DATA EXCERPT ->
==========
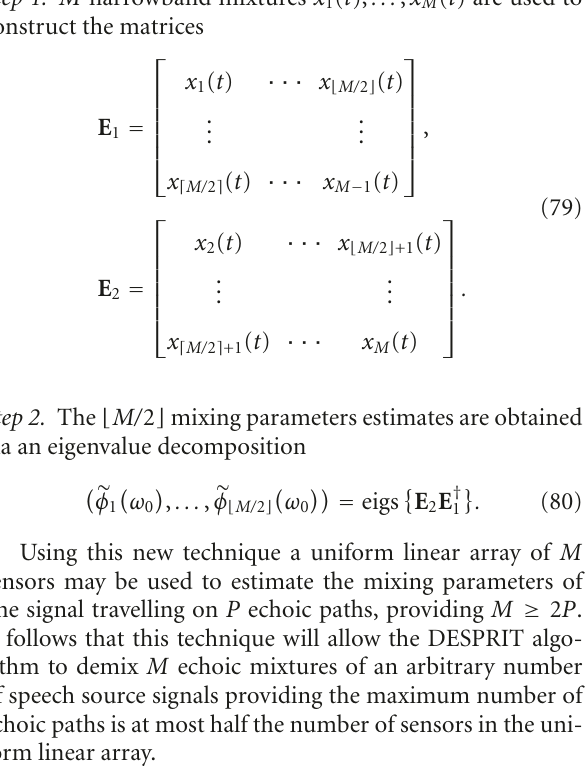
Our simplified ESPRIT algorithm (Section 2.1.1) may be adapted to this new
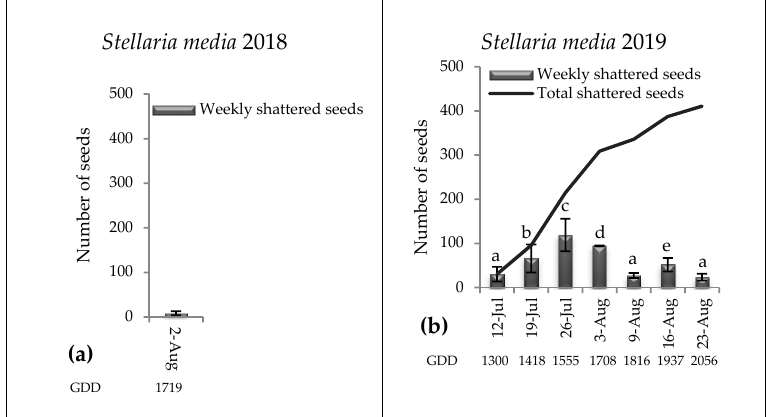
Figure 6. Average weekly and cumulative seed shedding per plant of Stellaria media in ( a ) 2018 and ( b ) 2019 during the growing season of spring oat. GDD = Growth Degree Days = sum of daily mean temperatures above 0 from the date the oat was sown. Columns with different letters are statistically different at the 0.05 probability level.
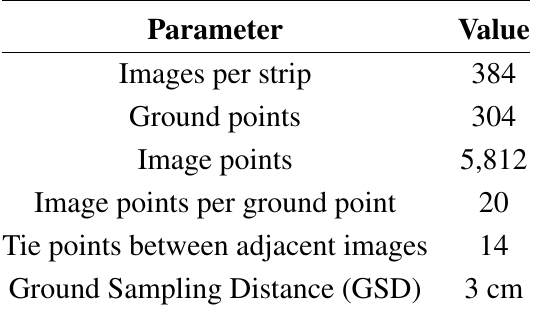
Table 3. Simulation results.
==========
TASK REQUIREMENTS ->
Without the pictures, repeat the line with "Figure 6. Average" and every line after it to the end of the listing, and nothing else.

ANSWER BELOW ->
Figure 6. Average weekly and cumulative seed shedding per plant of Stellaria media in ( a ) 2018 and ( b ) 2019 during the growing season of spring oat. GDD = Growth Degree Days = sum of daily mean temperatures above 0 from the date the oat was sown. Columns with different letters are statistically different at the 0.05 probability level.
Table 3. Simulation results.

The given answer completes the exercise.